> [LISTED ENTRIES]
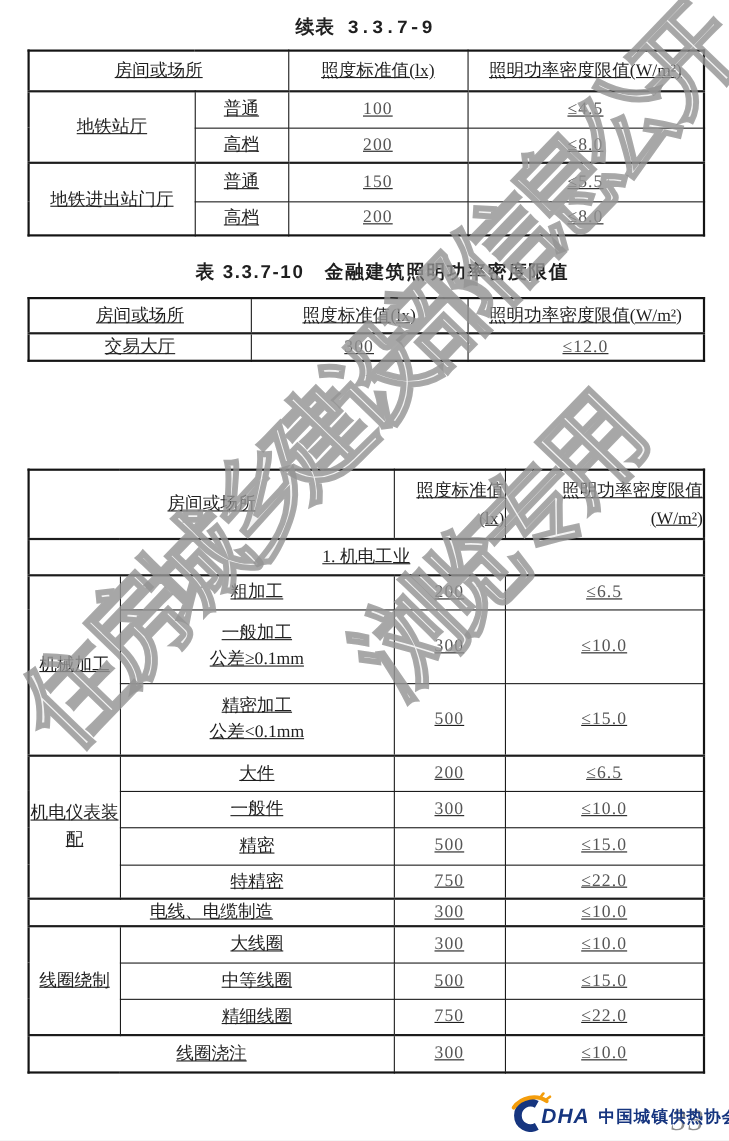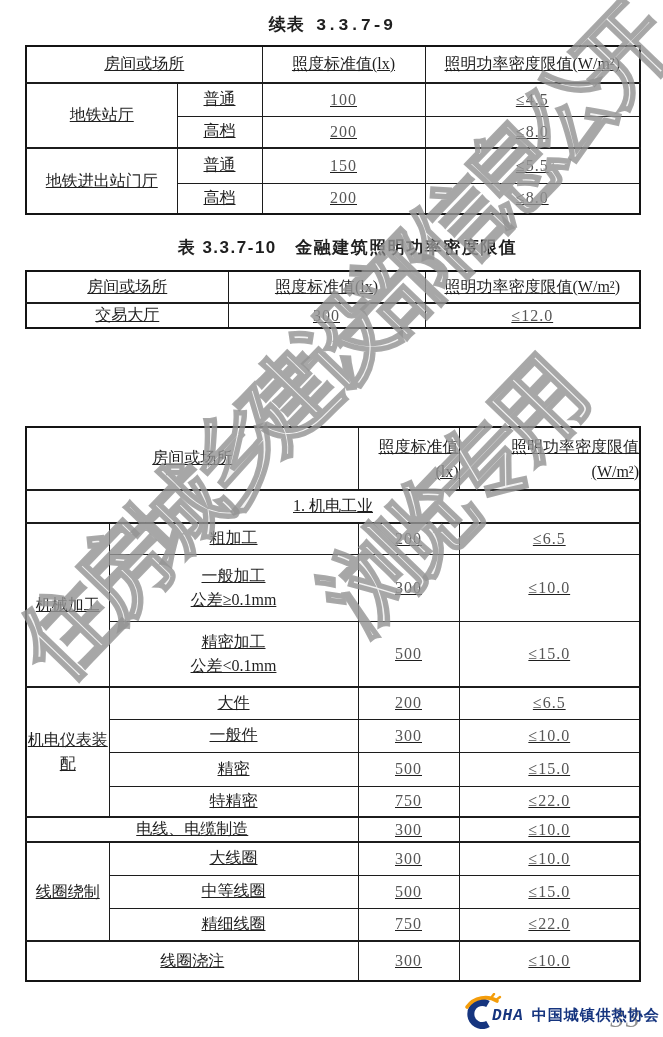--- a/index.html
+++ b/index.html
@@ -44,22 +44,22 @@
   }
   .wm-main      { left:342px; top:345px; }
   .wm-secondary { left:452px; top:498px; }
 
   .footer-logo {
     position:absolute; left:461px; top:994px; height:38px; z-index:3;
     display:flex; align-items:center; white-space:nowrap;
   }
   .logo-mark { flex:0 0 auto; }
   .logo-abbr {
-    font-family:Liberation Mono, monospace;
-    font-style:italic; font-weight:bold; font-size:16px; letter-spacing:1px;
+    font-family:Liberation Sans, sans-serif;
+    font-style:italic; font-weight:bold; font-size:19px; letter-spacing:1px;
     color:#16357f; margin-left:-13px; margin-top:6px;
   }
   .logo-org {
     font-family:"Liberation Sans","DejaVu Sans",sans-serif;
     font-weight:bold; font-size:15px; letter-spacing:1px;
     color:#16357f; margin-left:8px; margin-top:4px;
   }
   .page-number {
     position:absolute; left:604px; top:1003px; width:44px; text-align:center;
     font-family:"Liberation Serif","DejaVu Serif",serif; font-style:italic;
@@ -218,21 +218,21 @@
       <td class="left">中等线圈</td>
       <td class="num">500</td>
       <td class="num">≤15.0</td>
     </tr>
     <tr style="height:33px">
       <td class="left">精细线圈</td>
       <td class="num">750</td>
       <td class="num">≤22.0</td>
     </tr>
 
-    <tr class="bt" style="height:40px">
+    <tr class="bt" style="height:34px">
       <td colspan="2">线圈浇注</td>
       <td class="num">300</td>
       <td class="num">≤10.0</td>
     </tr>
   </tbody>
     </table>
 
   <div class="wm wm-main">住房城乡建设部信息公开</div>
   <div class="wm wm-secondary">浏览专用</div>
 

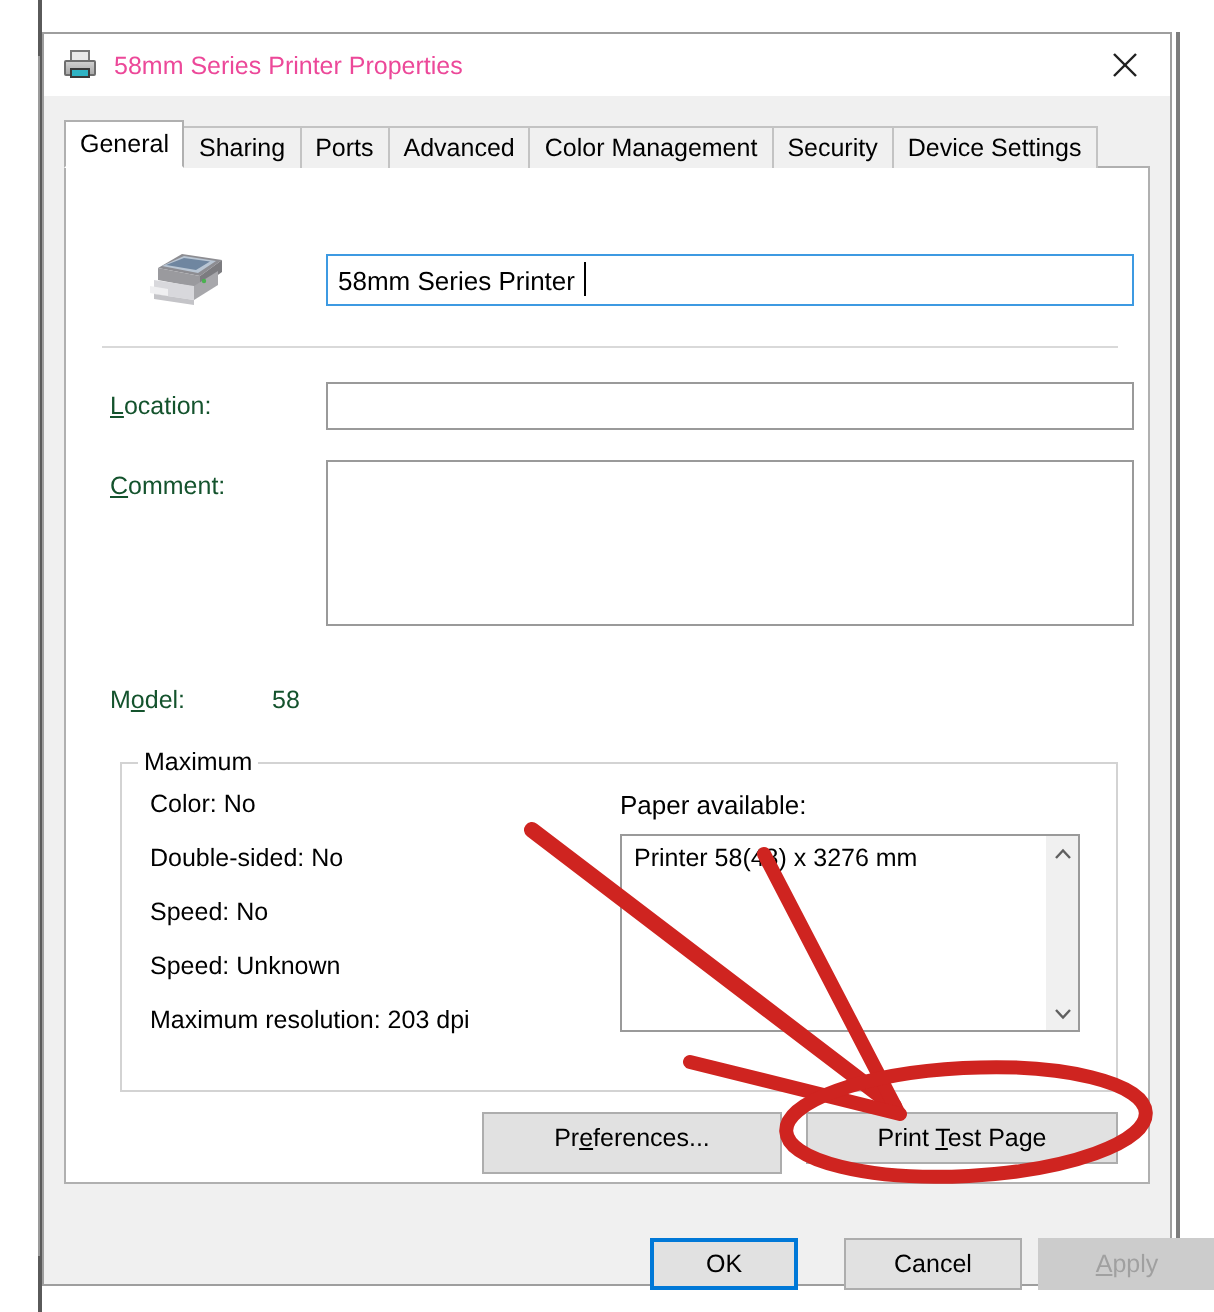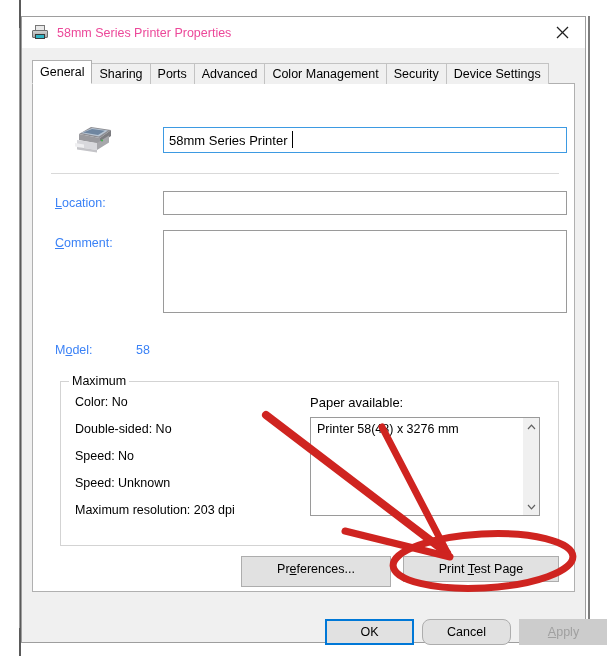--- a/index.html
+++ b/index.html
@@ -185,21 +185,21 @@
   #divider {
     position: absolute;
     left: 18px; top: 89px;
     width: 508px; height: 1px;
     background: #d9d9d9;
   }
 
   .field-label {
     position: absolute;
     font-size: 12.5px;
-    color: #3b82f6;
+    color: #14532d;
     white-space: nowrap;
   }
   .accel { text-decoration: underline; }
 
   #location-label { left: 22px; top: 112px; }
   #location-input {
     position: absolute;
     left: 130px; top: 107px;
     width: 404px; height: 24px;
     border: 1px solid #9a9a9a;
@@ -309,30 +309,29 @@
   }
   #print-test-button {
     left: 370px; top: 472px;
     width: 156px; height: 26px;
     line-height: 24px;
   }
 
   
   #ok-button {
     left: 303px; top: 602px;
-    width: 89px; height: 26px;
+    width: 74px; height: 26px;
     line-height: 22px;
     border: 2px solid #0078d7;
     background: #e1e1e1;
   }
   #cancel-button {
     left: 400px; top: 602px;
     width: 89px; height: 26px;
     line-height: 24px;
-    border-radius: 8px;
   }
   #apply-button {
     left: 497px; top: 602px;
     width: 89px; height: 26px;
     line-height: 24px;
     color: #a0a0a0;
     background: #cccccc;
     border: 1px solid #cccccc;
   }
 

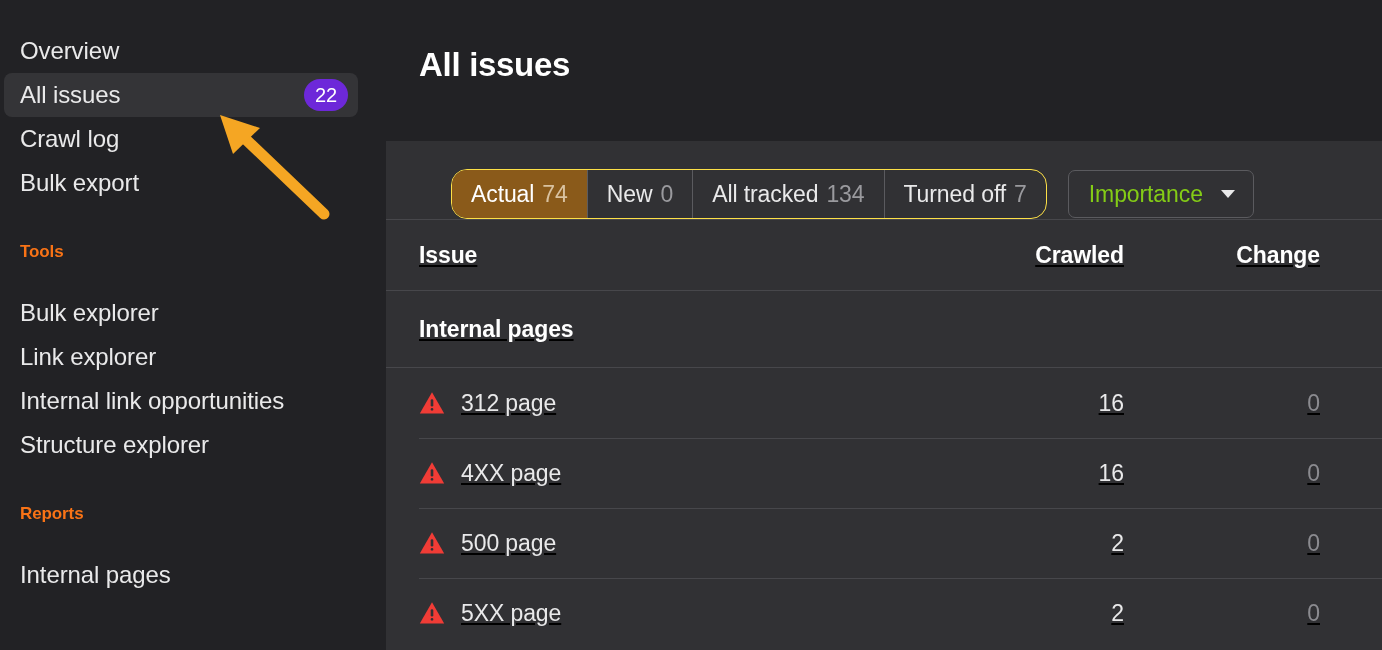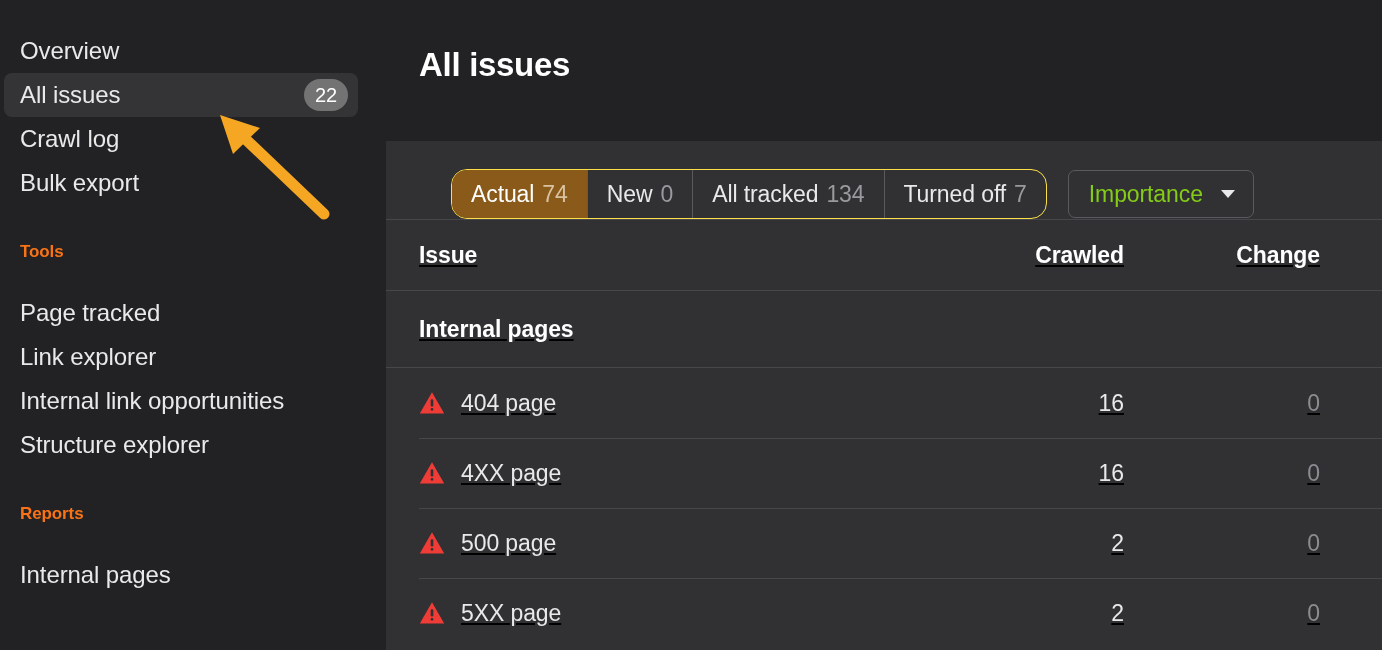--- a/index.html
+++ b/index.html
@@ -44,21 +44,21 @@
   }
   .nav-item.active {
     background: #343437;
   }
   .nav-label { line-height: 1; }
   .nav-badge {
     position: absolute;
     right: 10px;
     top: 50%;
     transform: translateY(-50%);
-    background: #737373;
+    background: #6d28d9;
     color: #ffffff;
     font-size: 20px;
     min-width: 26px;
     height: 32px;
     padding: 0 11px;
     border-radius: 16px;
     display: flex;
     align-items: center;
     justify-content: center;
     box-sizing: border-box;
@@ -263,21 +263,21 @@
     <div class="nav-item">
       <span class="nav-label">Bulk export</span>
     </div>
 
     <div class="nav-gap-lg"></div>
 
     <div class="section-title">Tools</div>
     <div class="nav-gap-sm"></div>
 
     <div class="nav-item">
-      <span class="nav-label">Page tracked</span>
+      <span class="nav-label">Bulk explorer</span>
     </div>
     <div class="nav-item">
       <span class="nav-label">Link explorer</span>
     </div>
     <div class="nav-item">
       <span class="nav-label">Internal link opportunities</span>
     </div>
     <div class="nav-item">
       <span class="nav-label">Structure explorer</span>
     </div>
@@ -339,21 +339,21 @@
           <div class="c-change"></div>
         </div>
 
         <div class="t-row">
           <div class="c-issue">
             <svg class="warn-icon" viewBox="0 0 26 24">
               <path d="M13 1.2 L25.2 22.6 L0.8 22.6 Z" fill="#f03c36"></path>
               <rect x="11.7" y="8.2" width="2.6" height="7.2" rx="1.2" fill="#313134"></rect>
               <rect x="11.7" y="17.0" width="2.6" height="2.6" rx="1.2" fill="#313134"></rect>
             </svg>
-            <span>404 page</span>
+            <span>312 page</span>
           </div>
           <div class="c-crawled">16</div>
           <div class="c-change">0</div>
         </div>
 
         <div class="t-row">
           <div class="c-issue">
             <svg class="warn-icon" viewBox="0 0 26 24">
               <path d="M13 1.2 L25.2 22.6 L0.8 22.6 Z" fill="#f03c36"></path>
               <rect x="11.7" y="8.2" width="2.6" height="7.2" rx="1.2" fill="#313134"></rect>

> [INSTRUCTIONS TO FOLLOW]
Copy out every line of the data that includes "flex".

> [ANSWER]
     display:flex; align-items:center; white-space:nowrap;
   .logo-mark { flex:0 0 auto; }
     display: flex;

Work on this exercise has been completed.